» Exercise aim
In the records below, print each line exactly and leave every image out.

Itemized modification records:
-- Opening Marker --
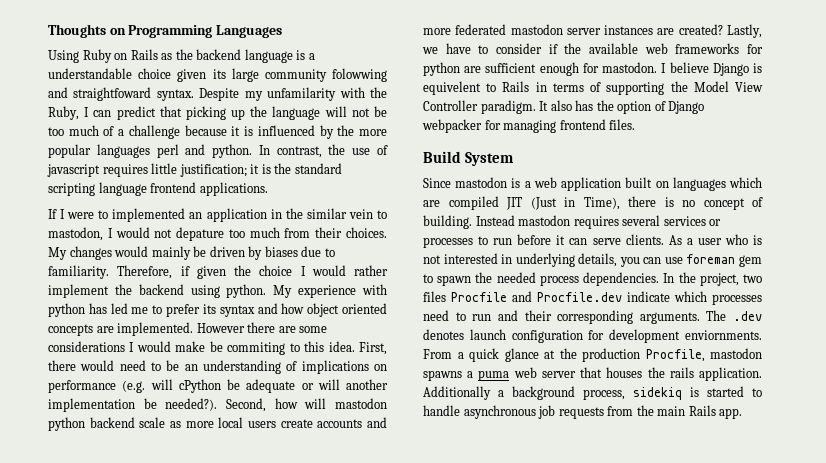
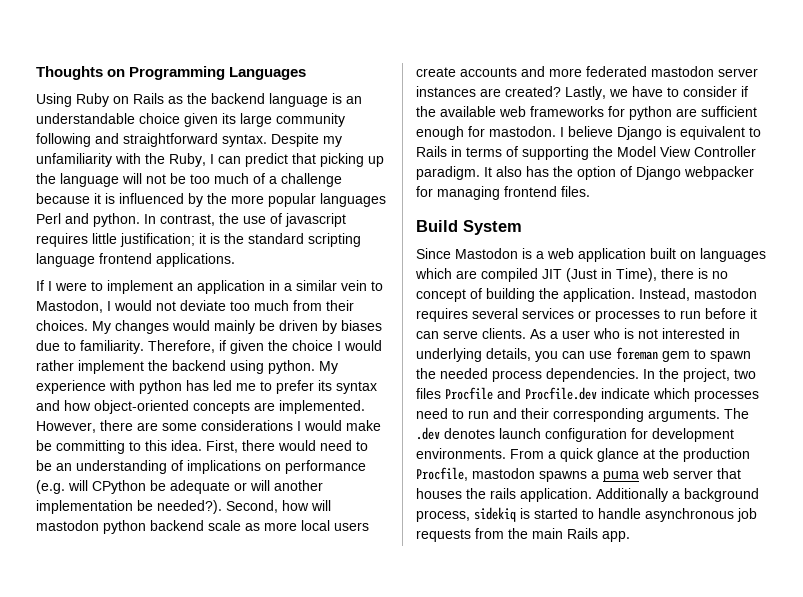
[308,53,315,60] a -> [346,96,362,104] an
[332,68,387,82] [48,87,152,101] folowwing and straightfoward -> [36,133,218,147] following and straightforward
[267,87,337,101] unfamilarity -> [36,153,112,167] unfamiliarity
[156,144,179,158] perl -> [36,213,61,224] Perl
[112,208,186,222] implemented -> [107,280,173,294] implement
[285,208,303,219] the -> [284,283,292,291] a
[48,227,103,241] mastodon, -> [36,300,103,313] Mastodon,
[176,227,225,241] depature -> [180,300,226,311] deviate
[307,303,387,317] object oriented -> [94,400,189,414] object-oriented
[196,323,245,333] However -> [36,421,96,433] However,
[227,342,286,355] commiting -> [56,440,125,454] committing
[178,379,221,393] cPython -> [92,480,146,494] CPython
[423,81,481,95] equivelent -> [680,126,745,140] equivalent
[455,177,508,188] mastodon -> [455,248,518,259] Mastodon
[423,215,515,229] building. Instead -> [486,288,690,302] building the application. Instead,
[685,330,762,340] enviornments. -> [416,448,506,459] environments.

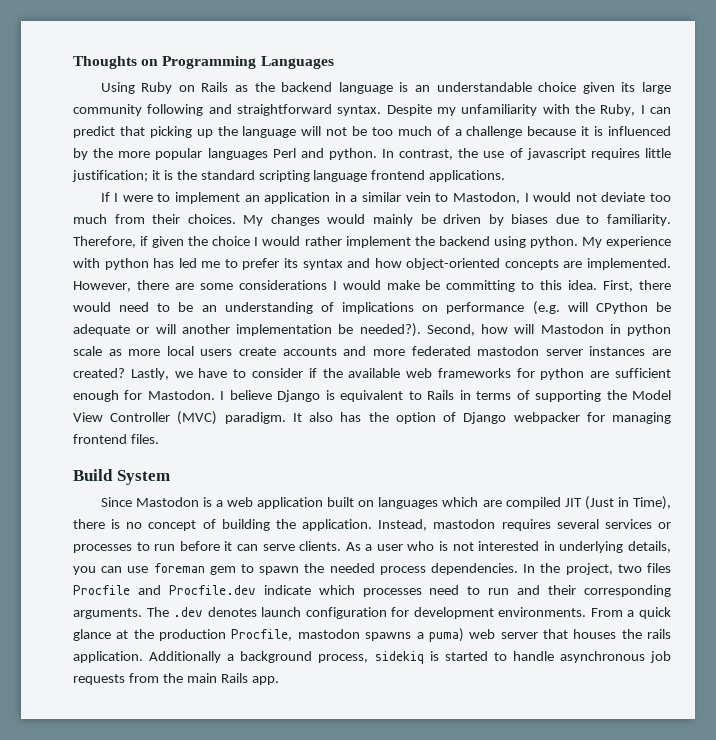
[36,520,204,534] mastodon python backend -> [540,324,671,336] Mastodon in python
[489,126,556,137] mastodon. -> [147,390,215,400] Mastodon.
(756, 151) none -> [177,411,218,425] (MVC)
[603,471,639,482] puma -> [428,628,464,642] puma)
-- Closing Marker --
» Output
[308,53,315,60] a -> [346,96,362,104] an
[332,68,387,82] [48,87,152,101] folowwing and straightfoward -> [36,133,218,147] following and straightforward
[267,87,337,101] unfamilarity -> [36,153,112,167] unfamiliarity
[156,144,179,158] perl -> [36,213,61,224] Perl
[112,208,186,222] implemented -> [107,280,173,294] implement
[285,208,303,219] the -> [284,283,292,291] a
[48,227,103,241] mastodon, -> [36,300,103,313] Mastodon,
[176,227,225,241] depature -> [180,300,226,311] deviate
[307,303,387,317] object oriented -> [94,400,189,414] object-oriented
[196,323,245,333] However -> [36,421,96,433] However,
[227,342,286,355] commiting -> [56,440,125,454] committing
[178,379,221,393] cPython -> [92,480,146,494] CPython
[423,81,481,95] equivelent -> [680,126,745,140] equivalent
[455,177,508,188] mastodon -> [455,248,518,259] Mastodon
[423,215,515,229] building. Instead -> [486,288,690,302] building the application. Instead,
[685,330,762,340] enviornments. -> [416,448,506,459] environments.

[36,520,204,534] mastodon python backend -> [540,324,671,336] Mastodon in python
[489,126,556,137] mastodon. -> [147,390,215,400] Mastodon.
(756, 151) none -> [177,411,218,425] (MVC)
[603,471,639,482] puma -> [428,628,464,642] puma)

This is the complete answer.